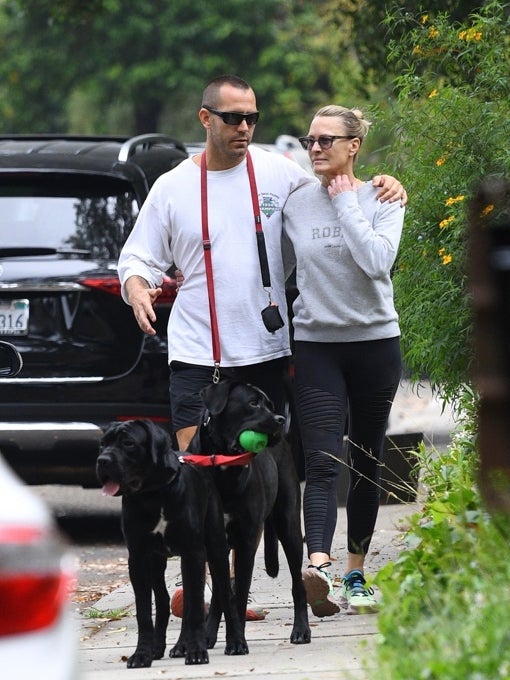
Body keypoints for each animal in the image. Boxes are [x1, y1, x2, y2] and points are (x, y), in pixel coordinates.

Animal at [96, 422, 248, 668]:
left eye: (128, 443)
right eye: (103, 444)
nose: (103, 460)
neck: (154, 494)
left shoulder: (193, 552)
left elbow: (195, 608)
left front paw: (196, 652)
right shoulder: (138, 558)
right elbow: (144, 611)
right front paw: (142, 654)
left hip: (215, 549)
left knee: (225, 594)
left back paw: (235, 643)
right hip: (157, 563)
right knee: (163, 599)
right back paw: (161, 647)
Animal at [188, 380, 310, 644]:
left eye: (269, 404)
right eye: (253, 403)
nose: (280, 419)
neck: (222, 466)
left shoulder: (246, 542)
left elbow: (240, 596)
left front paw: (237, 640)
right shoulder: (212, 542)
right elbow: (224, 593)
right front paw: (215, 635)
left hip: (289, 527)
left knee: (298, 583)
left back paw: (301, 630)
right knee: (219, 592)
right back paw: (210, 634)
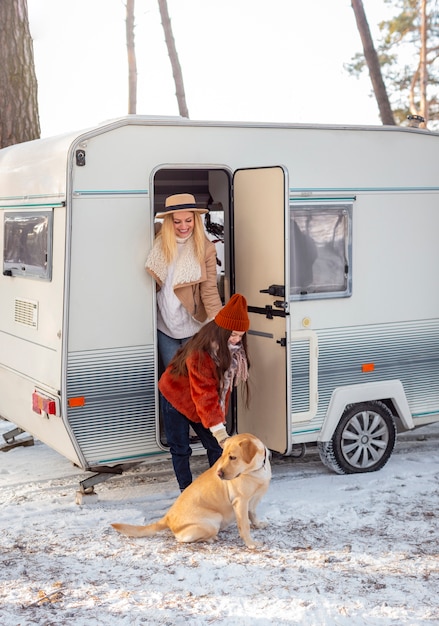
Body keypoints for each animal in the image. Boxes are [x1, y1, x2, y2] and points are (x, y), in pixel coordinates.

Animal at [111, 432, 272, 548]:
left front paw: (258, 524)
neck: (256, 470)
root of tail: (168, 517)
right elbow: (244, 526)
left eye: (233, 457)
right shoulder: (240, 502)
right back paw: (210, 538)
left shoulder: (253, 500)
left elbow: (253, 515)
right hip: (214, 519)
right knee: (183, 539)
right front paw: (251, 544)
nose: (219, 474)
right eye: (224, 456)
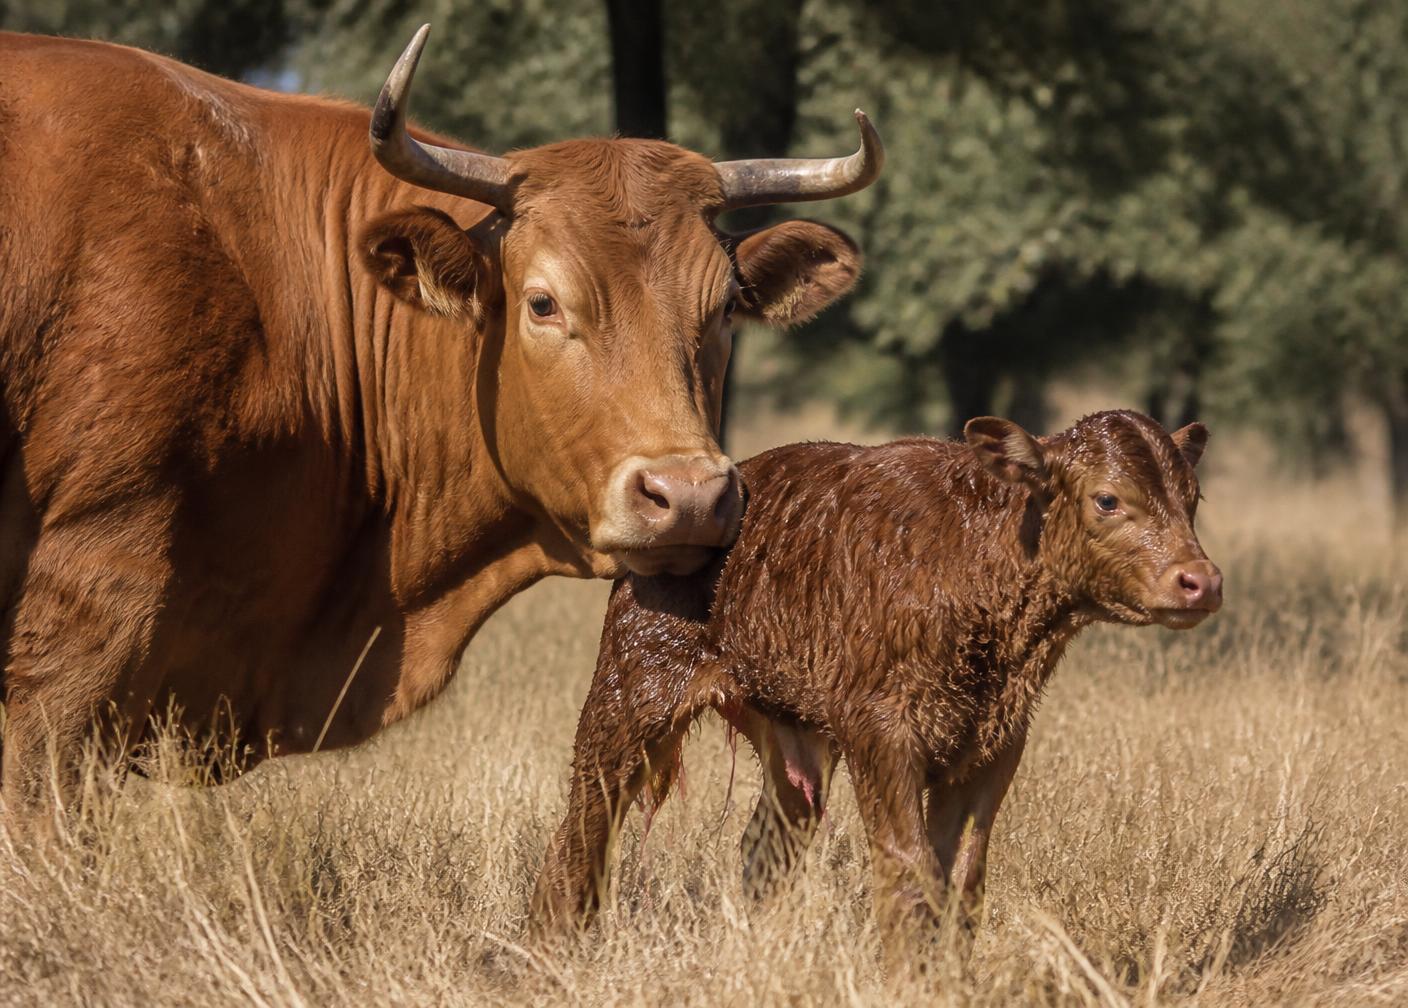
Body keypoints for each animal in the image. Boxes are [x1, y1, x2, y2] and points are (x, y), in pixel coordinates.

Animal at [532, 410, 1223, 961]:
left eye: (1192, 499)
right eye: (1108, 500)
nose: (1202, 581)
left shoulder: (996, 743)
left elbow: (961, 878)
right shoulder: (882, 730)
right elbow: (909, 871)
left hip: (792, 741)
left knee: (765, 849)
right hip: (630, 693)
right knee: (580, 834)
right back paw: (551, 952)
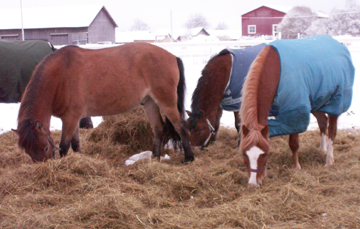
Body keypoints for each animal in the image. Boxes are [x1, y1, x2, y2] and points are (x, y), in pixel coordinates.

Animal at [12, 42, 194, 163]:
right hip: (150, 102)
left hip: (166, 102)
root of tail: (172, 57)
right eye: (28, 152)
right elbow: (75, 144)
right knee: (158, 128)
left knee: (180, 126)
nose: (45, 165)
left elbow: (64, 146)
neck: (60, 76)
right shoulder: (73, 118)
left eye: (45, 147)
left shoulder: (70, 119)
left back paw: (189, 158)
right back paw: (155, 158)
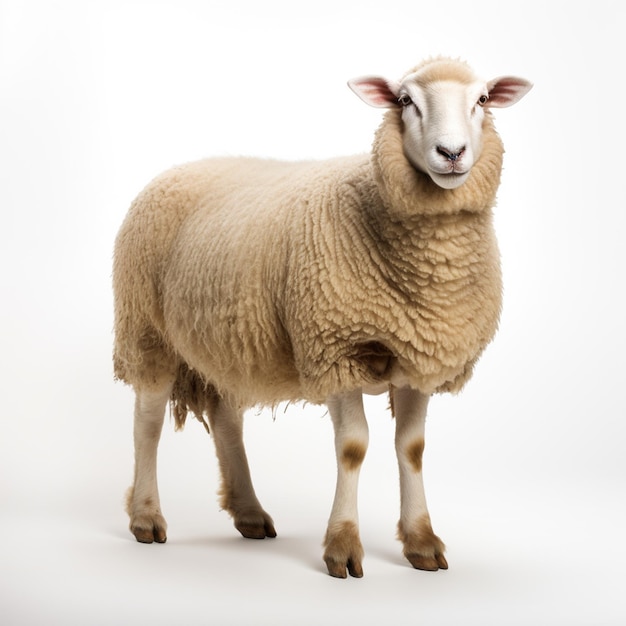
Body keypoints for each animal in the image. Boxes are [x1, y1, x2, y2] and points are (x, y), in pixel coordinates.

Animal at [113, 57, 532, 576]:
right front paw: (343, 546)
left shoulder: (420, 353)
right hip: (146, 328)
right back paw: (146, 516)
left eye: (482, 100)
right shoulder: (334, 348)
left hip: (230, 339)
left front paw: (421, 541)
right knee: (147, 422)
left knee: (227, 417)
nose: (451, 152)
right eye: (405, 101)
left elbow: (411, 449)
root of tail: (177, 169)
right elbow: (353, 447)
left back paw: (249, 512)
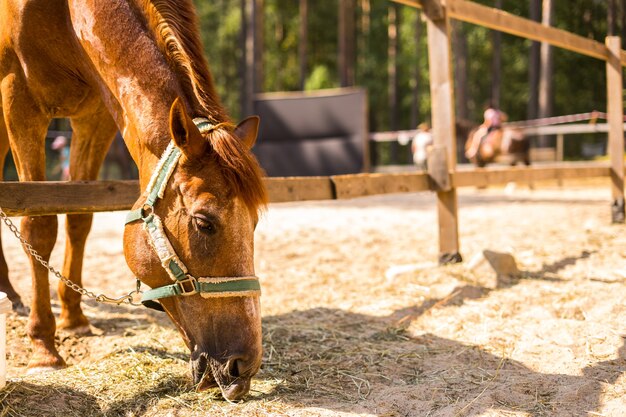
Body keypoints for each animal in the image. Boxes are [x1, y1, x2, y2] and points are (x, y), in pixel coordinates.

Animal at [0, 0, 266, 400]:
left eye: (254, 222)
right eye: (204, 223)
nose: (244, 366)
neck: (65, 13)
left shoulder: (96, 115)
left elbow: (79, 217)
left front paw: (73, 320)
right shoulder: (19, 97)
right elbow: (39, 224)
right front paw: (44, 347)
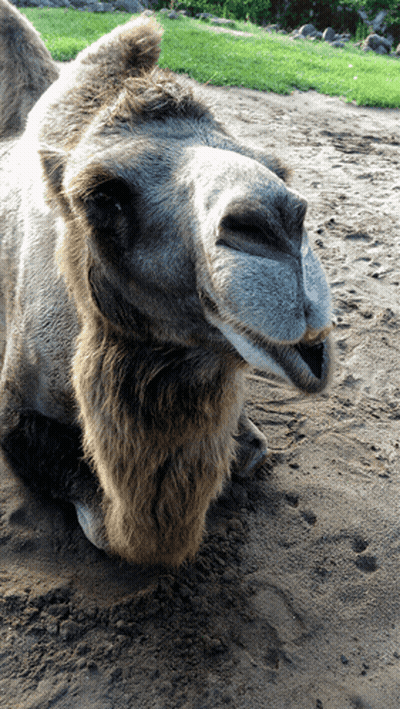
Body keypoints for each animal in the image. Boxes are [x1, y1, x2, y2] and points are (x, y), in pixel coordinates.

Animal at [0, 3, 334, 567]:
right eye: (102, 196)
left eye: (278, 169)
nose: (277, 225)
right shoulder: (12, 410)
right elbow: (103, 526)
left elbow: (249, 452)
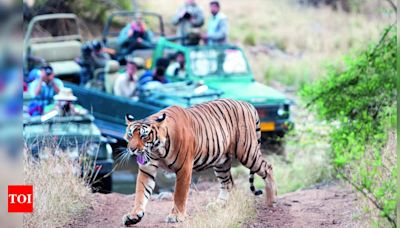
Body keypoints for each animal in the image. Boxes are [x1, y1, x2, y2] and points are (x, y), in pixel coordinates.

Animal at [122, 98, 276, 226]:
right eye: (130, 135)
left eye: (144, 136)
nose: (132, 149)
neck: (157, 150)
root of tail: (247, 104)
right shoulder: (147, 169)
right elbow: (141, 192)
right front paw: (134, 215)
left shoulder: (184, 168)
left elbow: (179, 194)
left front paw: (176, 216)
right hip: (221, 162)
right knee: (228, 183)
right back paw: (218, 205)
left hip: (247, 152)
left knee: (268, 168)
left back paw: (271, 200)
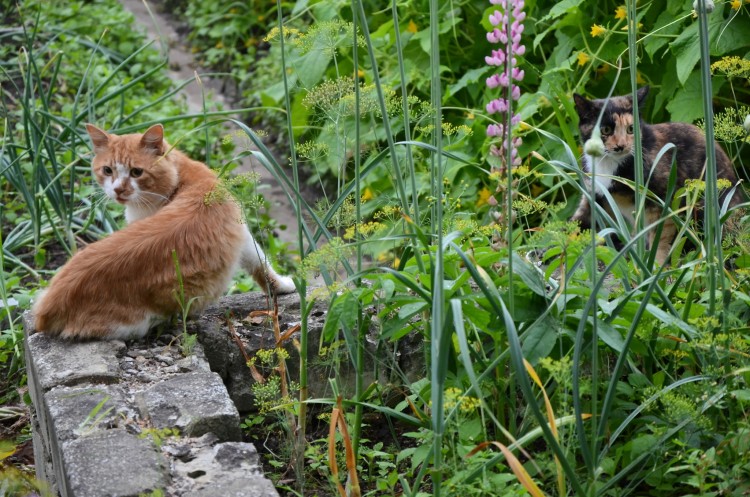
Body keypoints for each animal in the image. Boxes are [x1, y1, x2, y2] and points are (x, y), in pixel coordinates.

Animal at [33, 124, 296, 340]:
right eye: (107, 170)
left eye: (136, 172)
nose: (118, 190)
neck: (181, 179)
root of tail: (48, 306)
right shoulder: (241, 233)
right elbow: (261, 263)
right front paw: (282, 287)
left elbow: (260, 263)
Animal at [572, 86, 744, 264]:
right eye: (606, 130)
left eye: (630, 129)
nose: (621, 146)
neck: (609, 164)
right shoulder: (595, 194)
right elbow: (578, 222)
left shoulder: (662, 199)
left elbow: (660, 238)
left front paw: (655, 266)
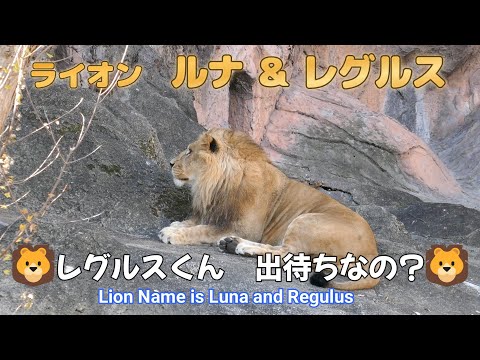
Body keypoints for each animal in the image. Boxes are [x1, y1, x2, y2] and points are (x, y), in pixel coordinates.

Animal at [159, 128, 380, 292]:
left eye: (189, 151)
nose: (170, 163)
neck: (214, 186)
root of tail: (373, 251)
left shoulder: (242, 227)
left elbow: (202, 230)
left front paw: (172, 233)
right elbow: (195, 222)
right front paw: (177, 225)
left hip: (305, 220)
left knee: (286, 253)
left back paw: (242, 247)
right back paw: (232, 244)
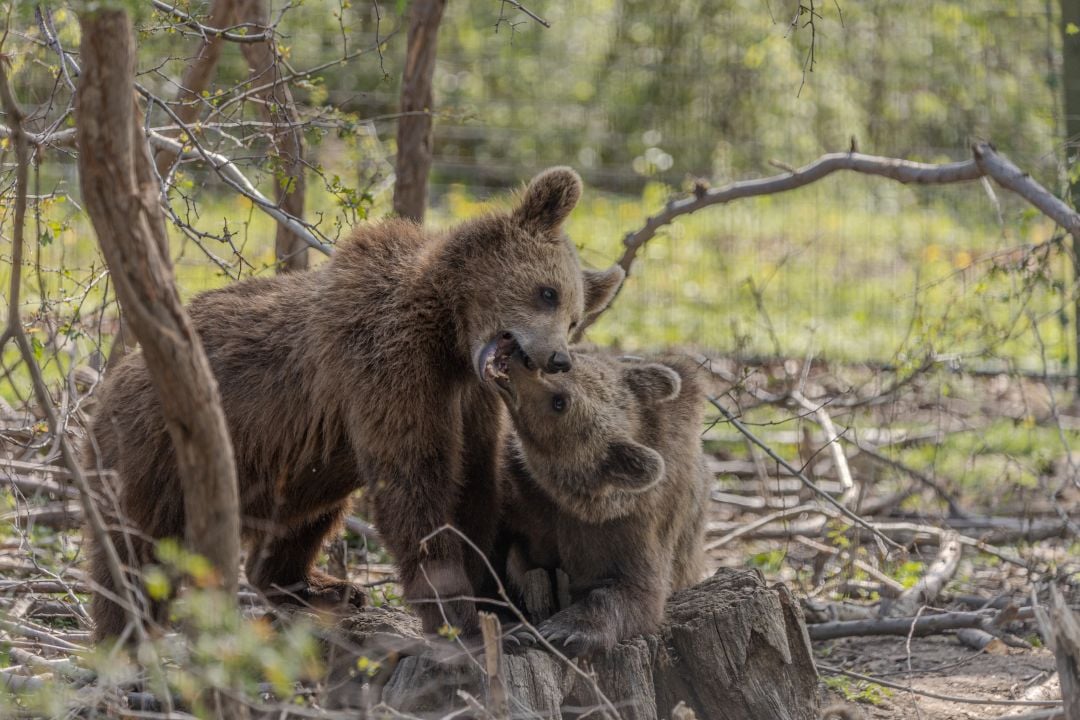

# # # # #

■ **Work instruction**
The whole listing must be transcribed exactly. No pictures belong in the copy.

■ **Answer space**
Body keypoints for each animal in the image. Boxes are [x1, y1, x2, y2] and points are (x, y), in pixel coordinates.

Animal at [96, 422, 248, 668]:
left eye: (128, 443)
right eye: (103, 444)
nose: (103, 460)
neck: (154, 494)
left shoulder: (193, 552)
left elbow: (195, 608)
left front paw: (196, 652)
right shoulder: (138, 558)
right elbow: (144, 611)
right front paw: (142, 654)
left hip: (215, 549)
left knee: (225, 594)
left back paw: (235, 643)
right hip: (157, 563)
right knee: (163, 599)
right back paw: (161, 647)
Animal at [188, 380, 310, 644]:
left eye: (269, 404)
right eye: (253, 403)
nose: (280, 419)
neck: (222, 466)
left shoulder: (246, 542)
left elbow: (240, 596)
left front paw: (237, 640)
right shoulder: (212, 542)
right elbow: (224, 593)
right front paw: (215, 635)
left hip: (289, 527)
left knee: (298, 583)
left back paw: (301, 630)
right knee: (219, 592)
right back paw: (210, 634)
Body keypoints for each animal in the image. Boxes are [x1, y1, x2, y2] and points are (x, y), in pixel coordinates.

Animal at [111, 432, 272, 548]:
left front paw: (258, 524)
neck: (256, 470)
root of tail: (168, 517)
right elbow: (244, 526)
left eye: (233, 457)
right shoulder: (240, 502)
right back paw: (210, 538)
left shoulder: (253, 500)
left elbow: (253, 515)
right hip: (214, 519)
right knee: (183, 539)
right front paw: (251, 544)
nose: (219, 474)
right eye: (224, 456)
Body keypoints for each animal in the image. Boxes are [x1, y1, x2, y2] and points are (x, y), in pixel coordinates.

Animal at [532, 410, 1223, 961]:
left eye: (1192, 499)
right eye: (1108, 500)
nose: (1202, 581)
left shoulder: (996, 743)
left elbow: (961, 878)
right shoulder: (882, 730)
right elbow: (909, 871)
left hip: (792, 741)
left knee: (765, 849)
right hip: (630, 693)
right knee: (580, 834)
right back paw: (551, 952)
Body keypoints for each animal in the image. Boxes are [x1, y1, x2, y2] and points are (x, y), in pixel coordinates.

Animal at [12, 42, 194, 163]:
right hip: (150, 102)
left hip: (166, 102)
root of tail: (172, 57)
right eye: (28, 152)
right elbow: (75, 144)
right knee: (158, 128)
left knee: (180, 126)
nose: (45, 165)
left elbow: (64, 146)
neck: (60, 76)
right shoulder: (73, 118)
left eye: (45, 147)
left shoulder: (70, 119)
left back paw: (189, 158)
right back paw: (155, 158)
Body keypoints for each animal in the image. Boxes are [x1, y1, x2, y2] and points are (x, y), in pixel coordinates.

Animal at [113, 57, 532, 576]:
right front paw: (343, 546)
left shoulder: (420, 353)
right hip: (146, 328)
right back paw: (146, 516)
left eye: (482, 100)
right shoulder: (334, 348)
left hip: (230, 339)
left front paw: (421, 541)
right knee: (147, 422)
left knee: (227, 417)
nose: (451, 152)
right eye: (405, 101)
left elbow: (411, 449)
root of tail: (177, 169)
right elbow: (353, 447)
left back paw: (249, 512)
Body keypoints for each animal in the image. Boxes are [x1, y1, x2, y2] and points are (x, y), in pixel coordinates.

Animal at [0, 0, 266, 400]:
left eye: (254, 222)
right eye: (204, 223)
nose: (244, 366)
neck: (65, 13)
left shoulder: (96, 115)
left elbow: (79, 217)
left front paw: (73, 320)
right shoulder: (19, 97)
right elbow: (39, 224)
right front paw: (44, 347)
Body keypoints for each animal in the image. Boxes are [x1, y1, x2, y2] and points are (x, y), in pixel coordinates.

Animal at [0, 3, 334, 567]:
right eye: (102, 196)
left eye: (278, 169)
nose: (277, 225)
right shoulder: (12, 410)
right elbow: (103, 526)
left elbow: (249, 452)
Body keypoints for each animal in the image. Boxes are [x1, y1, x2, y2] and points are (x, y), in pixel coordinates.

Animal at [122, 98, 276, 226]:
right eye: (130, 135)
left eye: (144, 136)
nose: (132, 149)
neck: (157, 150)
root of tail: (247, 104)
right shoulder: (147, 169)
right elbow: (141, 192)
right front paw: (134, 215)
left shoulder: (184, 168)
left elbow: (179, 194)
left front paw: (176, 216)
right hip: (221, 162)
right knee: (228, 183)
right back paw: (218, 205)
left hip: (247, 152)
left knee: (268, 168)
left back paw: (271, 200)
Body keypoints for each animal in the image. Boxes are [x1, y1, x2, y2] and points are (x, y), in pixel coordinates.

Animal at [33, 124, 296, 340]:
right eye: (107, 170)
left eye: (136, 172)
nose: (118, 190)
neck: (181, 179)
root of tail: (48, 306)
right shoulder: (241, 233)
right elbow: (261, 263)
right front paw: (282, 287)
left elbow: (260, 263)
Animal at [572, 86, 744, 264]:
right eye: (606, 130)
left eye: (630, 129)
nose: (621, 146)
neck: (609, 164)
right shoulder: (595, 194)
right elbow: (578, 222)
left shoulder: (662, 199)
left elbow: (660, 238)
left front paw: (655, 266)
Body keypoints for each animal in the image. Boxes are [x1, y1, x2, y2] and points are (x, y), in pixel coordinates.

Animal at [159, 128, 380, 292]:
left eye: (189, 151)
nose: (170, 163)
neck: (214, 186)
root of tail: (373, 251)
left shoulder: (242, 227)
left elbow: (202, 230)
left front paw: (172, 233)
right elbow: (195, 222)
right front paw: (177, 225)
left hip: (305, 220)
left knee: (286, 253)
left back paw: (242, 247)
right back paw: (232, 244)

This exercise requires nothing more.